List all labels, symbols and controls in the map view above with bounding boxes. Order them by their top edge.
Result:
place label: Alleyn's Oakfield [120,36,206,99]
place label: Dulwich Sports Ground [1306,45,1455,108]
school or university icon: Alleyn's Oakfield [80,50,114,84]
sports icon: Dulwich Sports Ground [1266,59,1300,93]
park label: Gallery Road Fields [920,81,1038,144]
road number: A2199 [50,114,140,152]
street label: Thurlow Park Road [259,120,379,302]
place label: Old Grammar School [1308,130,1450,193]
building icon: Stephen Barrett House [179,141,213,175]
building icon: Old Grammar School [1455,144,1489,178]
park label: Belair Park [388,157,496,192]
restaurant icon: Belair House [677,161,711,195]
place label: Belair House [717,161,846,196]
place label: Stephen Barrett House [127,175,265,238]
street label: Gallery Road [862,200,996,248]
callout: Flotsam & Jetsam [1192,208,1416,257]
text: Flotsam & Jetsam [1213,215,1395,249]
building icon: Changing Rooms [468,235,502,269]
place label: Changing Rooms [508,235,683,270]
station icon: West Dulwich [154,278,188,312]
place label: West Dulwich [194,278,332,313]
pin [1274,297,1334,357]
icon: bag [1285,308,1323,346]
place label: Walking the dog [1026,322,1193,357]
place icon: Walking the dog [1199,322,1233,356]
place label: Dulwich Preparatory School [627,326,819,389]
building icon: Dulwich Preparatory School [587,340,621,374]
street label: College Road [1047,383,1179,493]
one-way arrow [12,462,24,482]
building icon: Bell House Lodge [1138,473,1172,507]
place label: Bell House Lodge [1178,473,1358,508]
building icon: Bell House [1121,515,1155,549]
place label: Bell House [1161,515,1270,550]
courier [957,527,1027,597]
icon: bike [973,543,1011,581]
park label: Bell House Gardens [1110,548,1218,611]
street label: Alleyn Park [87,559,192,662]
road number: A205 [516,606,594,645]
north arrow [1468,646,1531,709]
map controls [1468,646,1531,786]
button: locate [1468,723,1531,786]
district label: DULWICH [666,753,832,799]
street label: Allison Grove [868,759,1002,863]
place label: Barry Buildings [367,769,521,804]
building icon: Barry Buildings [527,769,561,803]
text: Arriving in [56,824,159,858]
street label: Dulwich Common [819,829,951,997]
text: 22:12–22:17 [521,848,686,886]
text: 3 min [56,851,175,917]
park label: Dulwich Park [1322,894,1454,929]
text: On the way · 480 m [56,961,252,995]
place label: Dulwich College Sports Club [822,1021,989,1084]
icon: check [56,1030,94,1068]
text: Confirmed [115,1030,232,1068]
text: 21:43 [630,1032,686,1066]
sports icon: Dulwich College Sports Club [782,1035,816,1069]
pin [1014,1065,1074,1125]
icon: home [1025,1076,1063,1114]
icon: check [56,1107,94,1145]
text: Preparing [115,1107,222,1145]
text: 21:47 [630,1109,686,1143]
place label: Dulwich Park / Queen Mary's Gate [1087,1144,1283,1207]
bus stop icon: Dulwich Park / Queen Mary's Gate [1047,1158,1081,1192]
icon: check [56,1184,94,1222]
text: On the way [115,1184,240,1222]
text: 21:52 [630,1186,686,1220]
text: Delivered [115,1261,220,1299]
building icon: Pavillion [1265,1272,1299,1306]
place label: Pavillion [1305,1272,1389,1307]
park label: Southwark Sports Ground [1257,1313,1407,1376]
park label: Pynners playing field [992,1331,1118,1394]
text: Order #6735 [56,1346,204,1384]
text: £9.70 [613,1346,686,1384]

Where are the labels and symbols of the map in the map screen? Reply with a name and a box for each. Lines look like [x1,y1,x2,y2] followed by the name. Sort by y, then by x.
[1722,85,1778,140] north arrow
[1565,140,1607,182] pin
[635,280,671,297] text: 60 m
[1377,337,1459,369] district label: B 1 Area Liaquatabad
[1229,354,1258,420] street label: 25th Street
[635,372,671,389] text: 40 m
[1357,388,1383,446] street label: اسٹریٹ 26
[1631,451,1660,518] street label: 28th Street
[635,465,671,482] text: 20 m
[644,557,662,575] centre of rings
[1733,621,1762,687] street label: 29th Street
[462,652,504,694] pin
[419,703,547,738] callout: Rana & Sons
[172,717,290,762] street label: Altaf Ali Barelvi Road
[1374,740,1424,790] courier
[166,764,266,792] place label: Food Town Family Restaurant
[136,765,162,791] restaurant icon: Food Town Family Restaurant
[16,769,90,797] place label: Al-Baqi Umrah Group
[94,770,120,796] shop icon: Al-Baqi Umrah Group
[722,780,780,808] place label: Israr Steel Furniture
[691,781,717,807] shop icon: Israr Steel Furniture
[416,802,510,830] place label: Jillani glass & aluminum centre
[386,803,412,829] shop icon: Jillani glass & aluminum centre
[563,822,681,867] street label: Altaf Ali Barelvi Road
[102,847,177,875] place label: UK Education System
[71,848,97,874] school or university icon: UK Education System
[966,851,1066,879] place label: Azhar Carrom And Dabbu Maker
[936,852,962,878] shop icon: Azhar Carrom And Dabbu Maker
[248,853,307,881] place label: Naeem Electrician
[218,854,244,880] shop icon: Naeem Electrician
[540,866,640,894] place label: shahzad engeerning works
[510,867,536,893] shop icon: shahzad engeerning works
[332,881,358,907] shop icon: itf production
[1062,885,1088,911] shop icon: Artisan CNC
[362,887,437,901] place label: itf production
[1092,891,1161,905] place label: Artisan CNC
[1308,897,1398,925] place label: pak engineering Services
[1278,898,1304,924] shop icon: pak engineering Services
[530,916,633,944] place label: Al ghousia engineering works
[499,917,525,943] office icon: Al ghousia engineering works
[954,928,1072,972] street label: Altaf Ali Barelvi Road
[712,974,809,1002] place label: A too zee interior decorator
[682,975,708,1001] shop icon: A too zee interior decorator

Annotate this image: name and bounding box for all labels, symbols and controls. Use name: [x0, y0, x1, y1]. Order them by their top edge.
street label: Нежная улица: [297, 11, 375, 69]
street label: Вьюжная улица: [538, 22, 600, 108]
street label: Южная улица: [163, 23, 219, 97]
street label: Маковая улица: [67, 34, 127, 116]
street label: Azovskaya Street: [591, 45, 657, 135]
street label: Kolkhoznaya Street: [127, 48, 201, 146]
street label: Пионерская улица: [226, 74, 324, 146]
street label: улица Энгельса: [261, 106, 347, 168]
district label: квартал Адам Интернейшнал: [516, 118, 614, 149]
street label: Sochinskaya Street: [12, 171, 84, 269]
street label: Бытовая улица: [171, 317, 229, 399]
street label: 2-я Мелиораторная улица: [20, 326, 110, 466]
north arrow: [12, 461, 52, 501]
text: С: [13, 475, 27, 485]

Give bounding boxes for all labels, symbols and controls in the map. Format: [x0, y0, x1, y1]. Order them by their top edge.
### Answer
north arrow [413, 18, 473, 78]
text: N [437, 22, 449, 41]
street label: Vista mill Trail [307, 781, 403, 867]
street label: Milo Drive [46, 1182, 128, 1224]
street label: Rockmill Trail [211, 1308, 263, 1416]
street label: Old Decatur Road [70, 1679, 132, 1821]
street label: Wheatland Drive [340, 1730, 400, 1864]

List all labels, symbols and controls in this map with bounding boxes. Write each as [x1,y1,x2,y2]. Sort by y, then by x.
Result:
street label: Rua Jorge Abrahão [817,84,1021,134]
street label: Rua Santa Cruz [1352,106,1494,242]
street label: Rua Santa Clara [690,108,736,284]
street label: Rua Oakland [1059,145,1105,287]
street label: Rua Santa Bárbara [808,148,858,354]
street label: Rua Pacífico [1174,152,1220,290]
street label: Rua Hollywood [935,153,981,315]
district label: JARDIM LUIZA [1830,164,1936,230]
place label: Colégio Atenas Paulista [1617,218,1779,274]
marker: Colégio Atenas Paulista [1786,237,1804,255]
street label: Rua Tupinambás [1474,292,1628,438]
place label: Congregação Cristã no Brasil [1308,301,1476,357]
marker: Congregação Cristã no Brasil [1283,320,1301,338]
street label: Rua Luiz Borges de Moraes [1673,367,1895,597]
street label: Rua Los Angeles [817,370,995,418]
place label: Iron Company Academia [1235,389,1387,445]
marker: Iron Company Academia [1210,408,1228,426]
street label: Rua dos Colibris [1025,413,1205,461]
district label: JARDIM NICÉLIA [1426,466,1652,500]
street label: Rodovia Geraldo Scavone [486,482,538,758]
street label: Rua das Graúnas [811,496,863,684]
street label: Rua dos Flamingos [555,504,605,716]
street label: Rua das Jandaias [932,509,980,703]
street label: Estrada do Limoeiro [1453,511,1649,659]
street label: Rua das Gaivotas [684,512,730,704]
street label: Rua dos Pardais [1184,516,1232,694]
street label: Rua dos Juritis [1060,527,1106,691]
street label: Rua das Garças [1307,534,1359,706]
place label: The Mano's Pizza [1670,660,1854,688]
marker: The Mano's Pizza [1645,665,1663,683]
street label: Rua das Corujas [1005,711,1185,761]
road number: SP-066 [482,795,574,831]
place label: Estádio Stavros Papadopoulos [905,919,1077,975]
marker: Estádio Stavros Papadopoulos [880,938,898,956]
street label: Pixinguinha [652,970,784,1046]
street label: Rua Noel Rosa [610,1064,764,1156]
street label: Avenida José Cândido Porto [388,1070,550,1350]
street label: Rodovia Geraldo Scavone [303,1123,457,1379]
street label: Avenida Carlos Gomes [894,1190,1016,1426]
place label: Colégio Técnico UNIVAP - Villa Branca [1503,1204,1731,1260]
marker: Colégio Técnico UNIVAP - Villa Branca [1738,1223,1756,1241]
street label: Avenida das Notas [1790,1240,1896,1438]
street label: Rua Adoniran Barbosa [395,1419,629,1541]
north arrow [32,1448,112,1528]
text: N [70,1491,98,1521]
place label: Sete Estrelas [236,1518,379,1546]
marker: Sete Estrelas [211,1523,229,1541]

## [Work instruction]
Search the listing above for the string "Israr" and return each line it appears on.

## [Solution to this task]
[722,780,780,808] place label: Israr Steel Furniture
[691,781,717,807] shop icon: Israr Steel Furniture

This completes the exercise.